Goal:
Give every text line in the rows below as one numbered list, skipping blank lines and leaving out the pictures.

Entries:
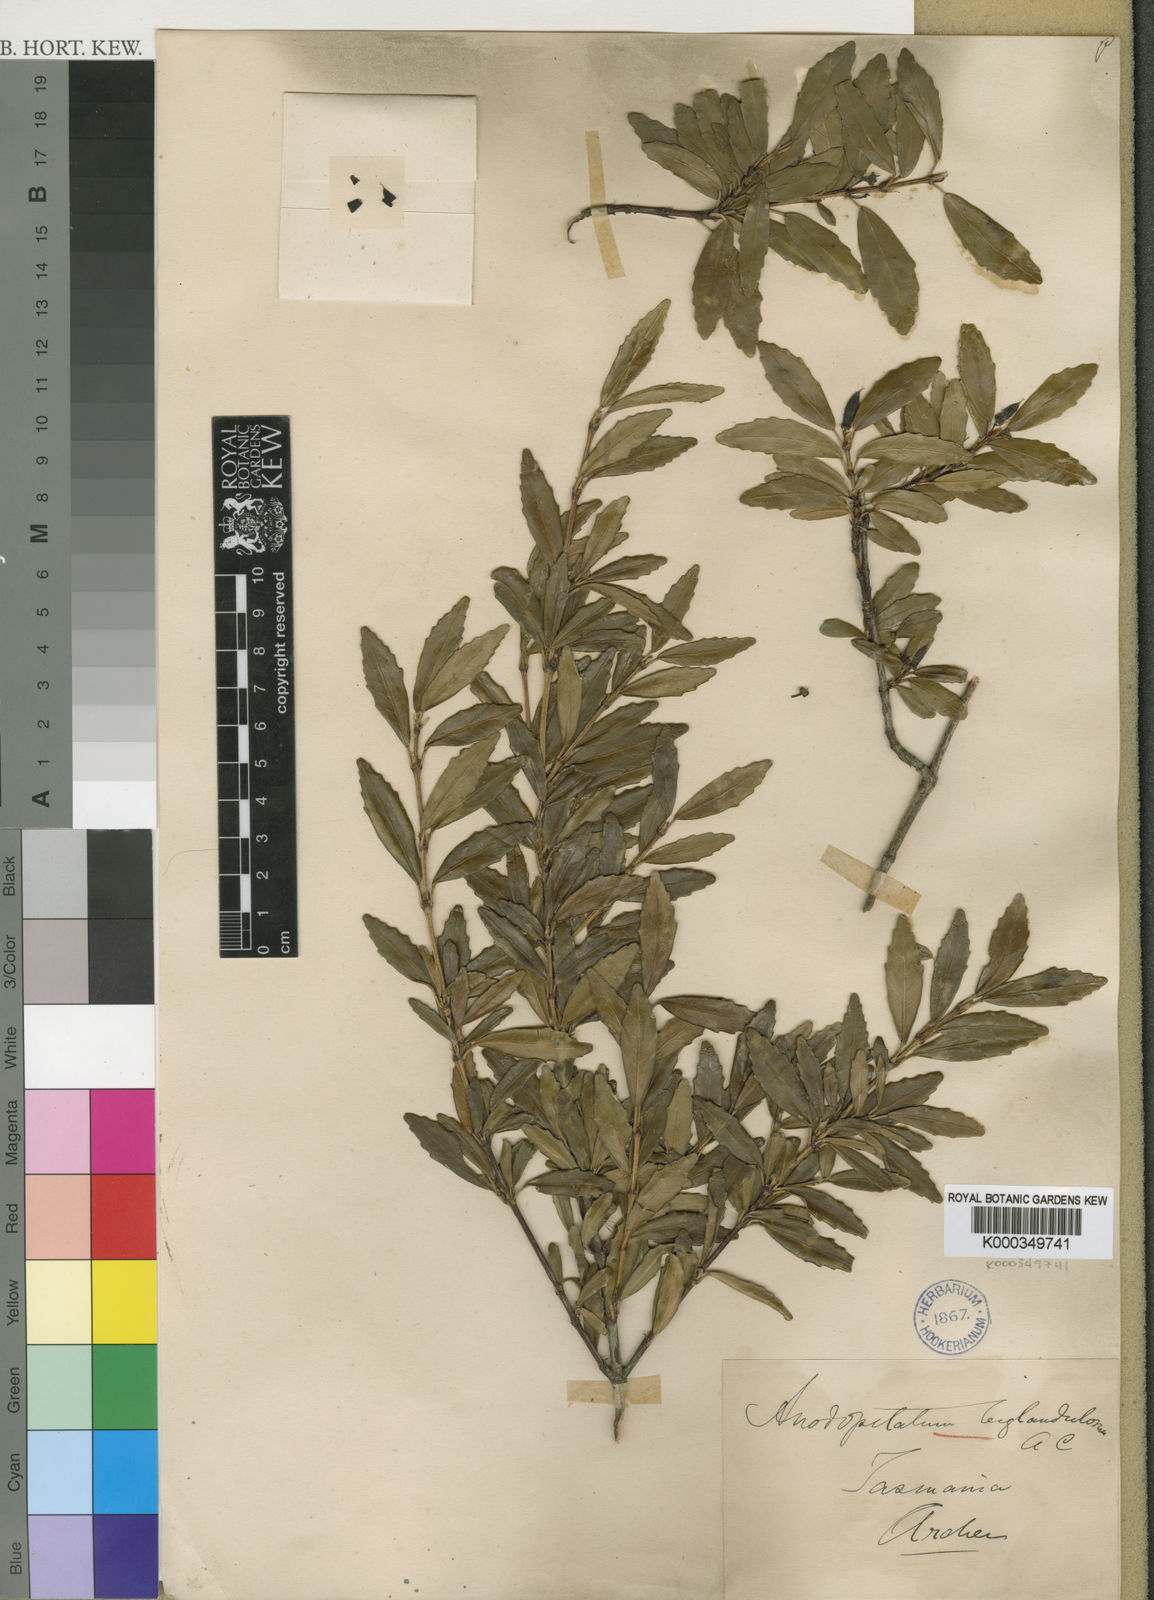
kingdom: Plantae
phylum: Tracheophyta
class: Magnoliopsida
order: Oxalidales
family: Cunoniaceae
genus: Anodopetalum
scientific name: Anodopetalum biglandulosum
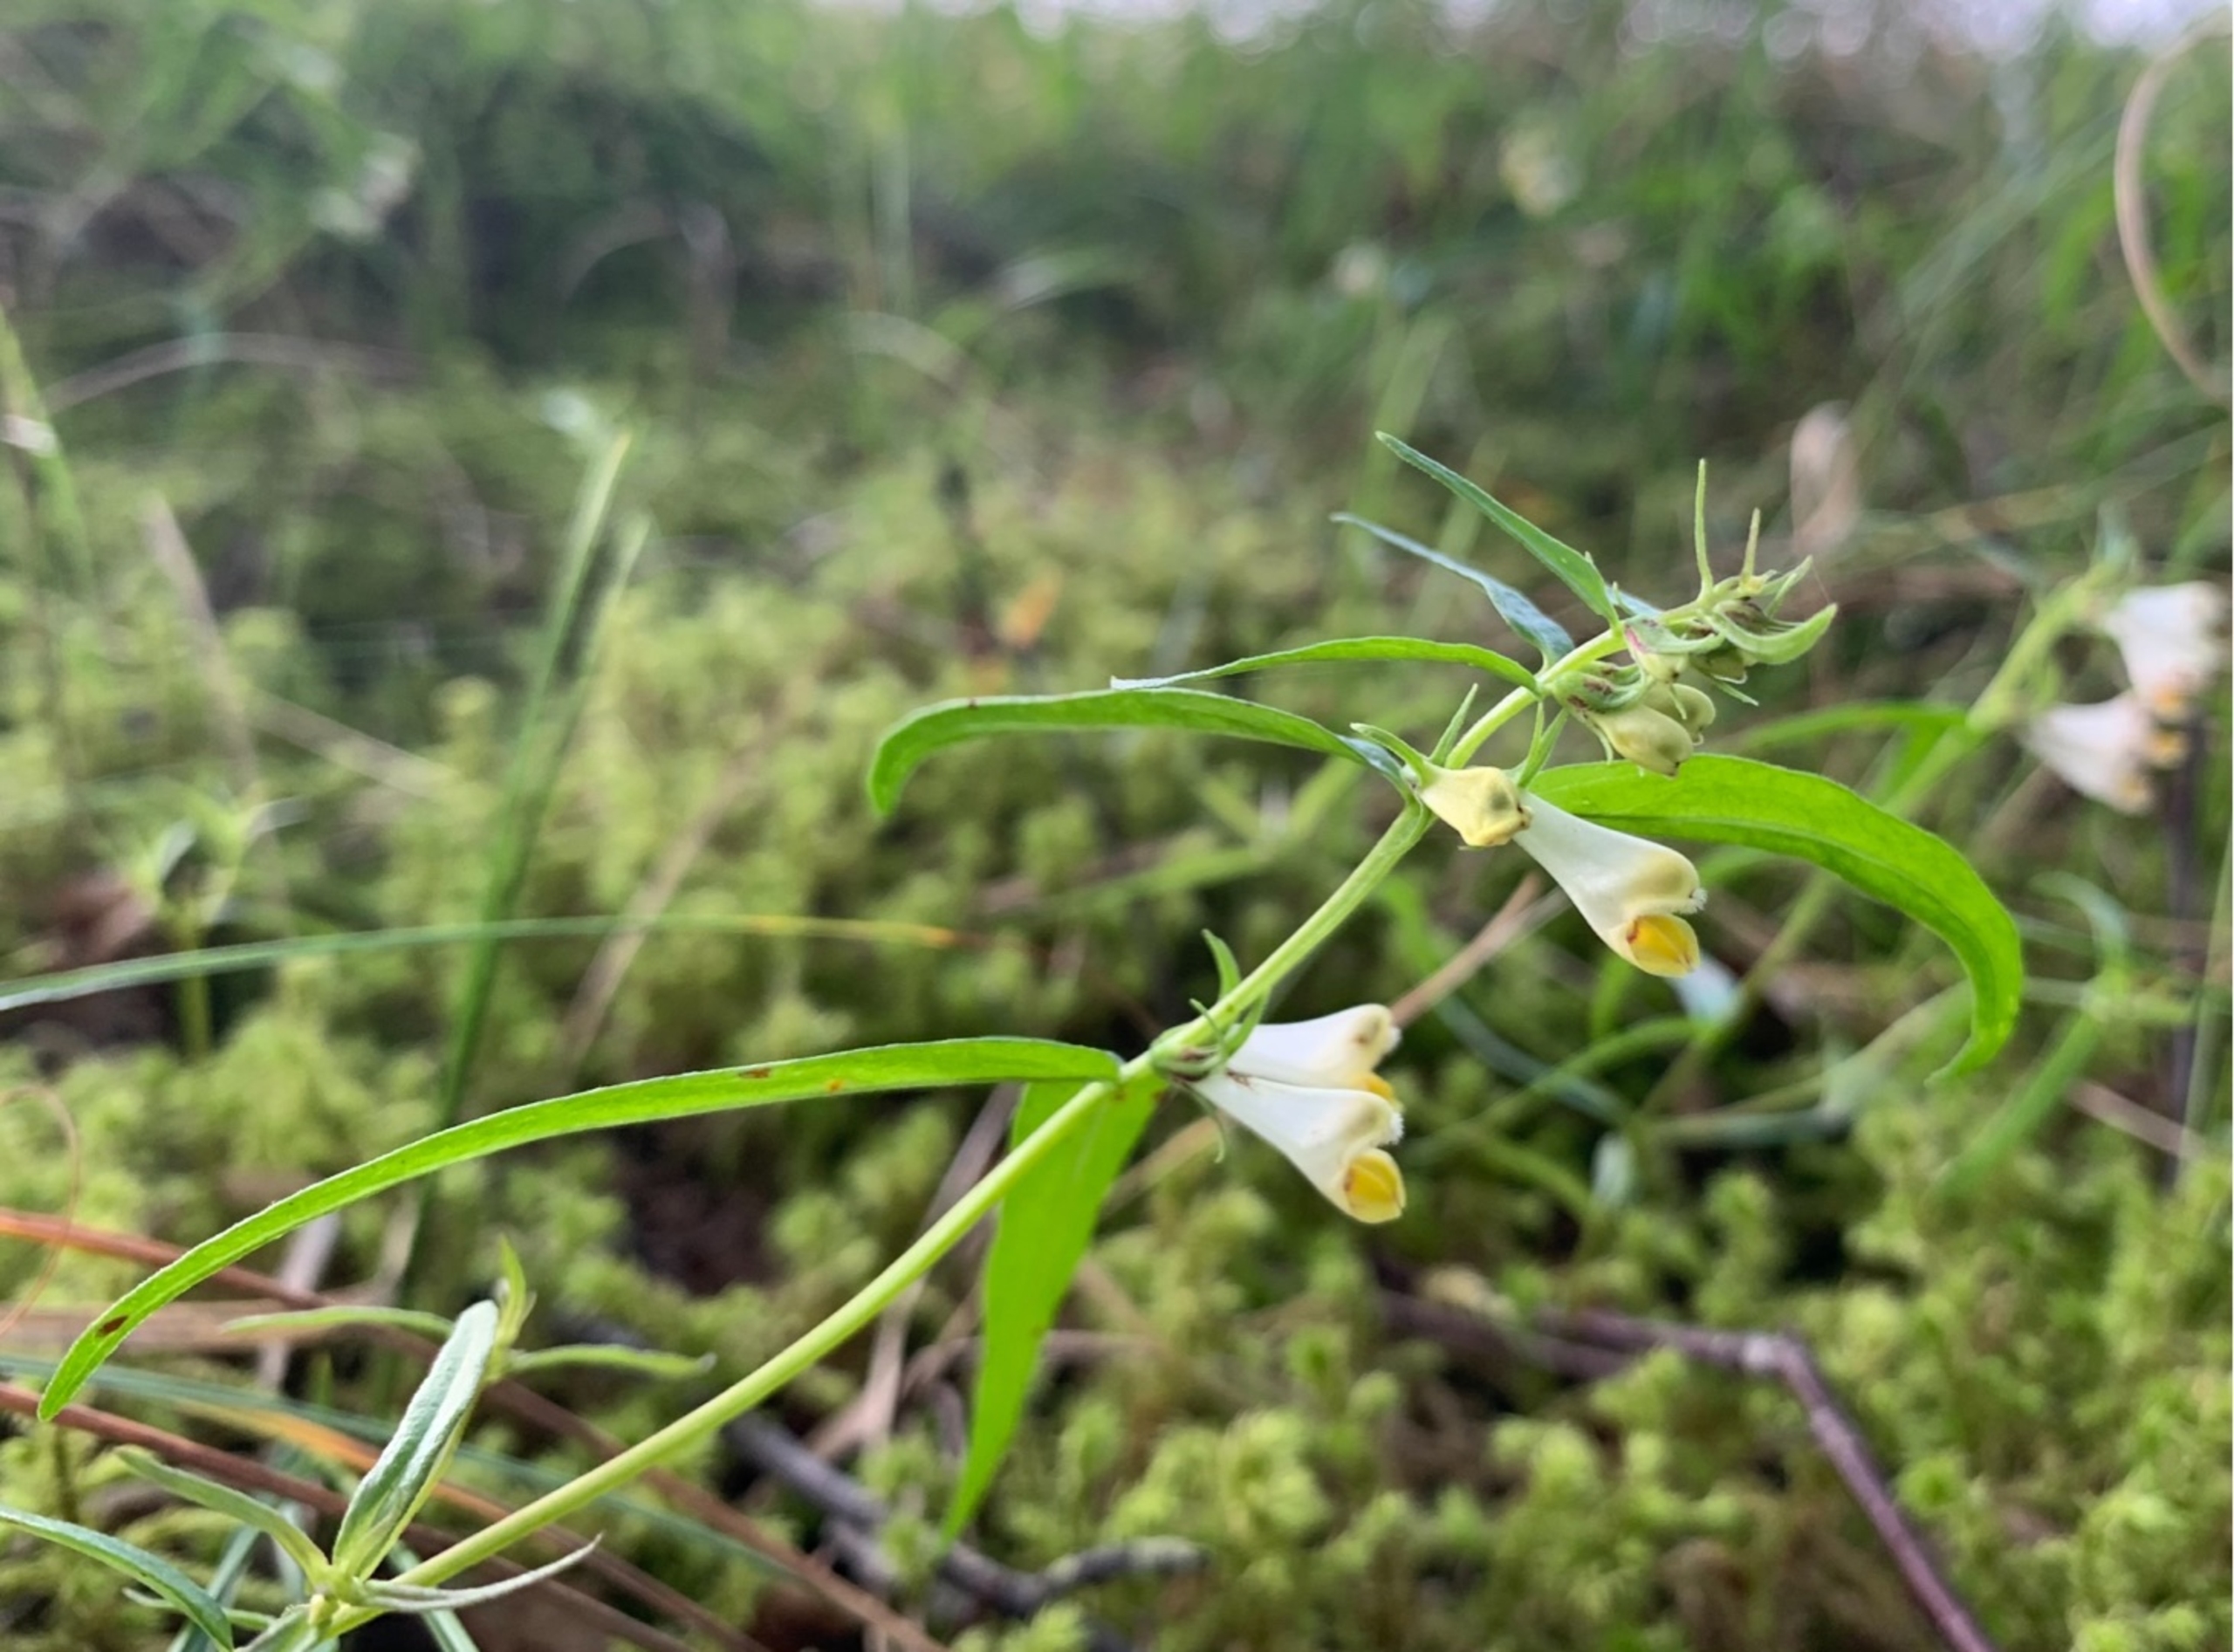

Written response:
1. kingdom: Plantae
2. phylum: Tracheophyta
3. class: Magnoliopsida
4. order: Oxalidales
5. family: Cunoniaceae
6. genus: Anodopetalum
7. scientific name: Anodopetalum biglandulosum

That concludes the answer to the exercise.